Registration-Free Learnable Multi-View Capture of Faces in Dense Semantic Correspondence
Abstract
Recent learning-based face reconstruction and registration frameworks such as ToFu and TEMPEH have shown that dense correspondence between facial scans and a common topology can be learned directly from images. However, these approaches still depend on precomputed registrations obtained through iterative optimization pipelines that often require manual verification and correction by human annotators. We introduce MOCHI (Multi-view Optimizable Correspondence of Heads from Images), a fully differentiable and registration-free alternative. Instead of relying on optimization-based registrations, we employ a pseudo-linear inverse kinematic solver in conjunction with dense 2D keypoints produced by a tracker trained only on synthetic data to directly enforce a common face topology at the vertex level.

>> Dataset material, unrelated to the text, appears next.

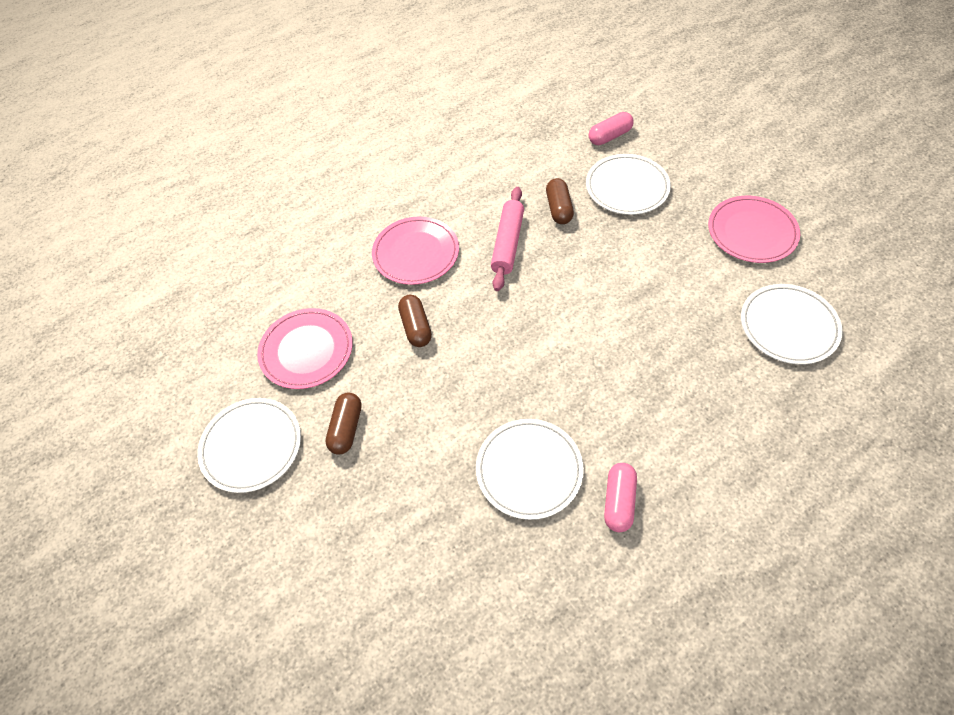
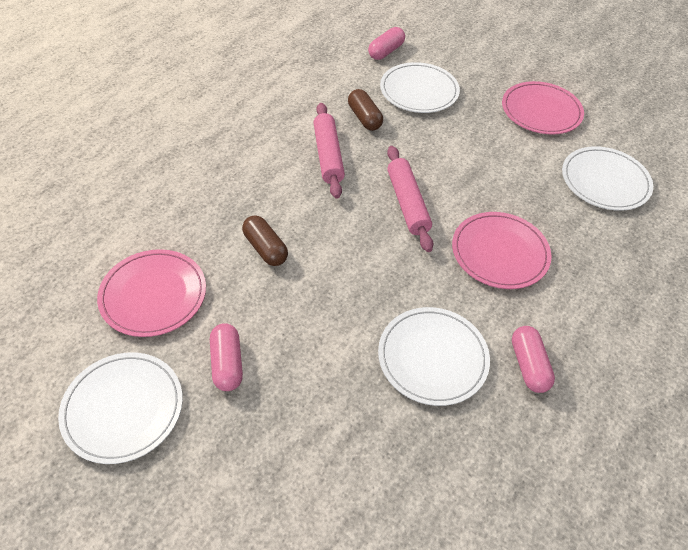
camera: 25 degrees left, 5 degrees down
(346, 428) = (227, 363): brown capsule -> pink capsule
(416, 253) = (239, 179): pink plate -> pink plate (499, 253)
(566, 309) = (407, 203): none -> pink rolling pin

We further find that the commonly used point-to-surface distance can lead to unstable training and artifacts, and instead use pointmap- and normal-based losses that provide smoother gradients, more stable optimization, and improved reconstruction results.Additionally, we introduce at inference a brief test-time-optimization scheme which can further refine the results of the network, resulting in registrations that outperform traditional labor-intensive pipelines.Despite removing external registrations, our extensive experimental results show that MOCHI surpasses the previous state-of-the-art in reconstruction accuracy and visual fidelity. The code and the model will be made public.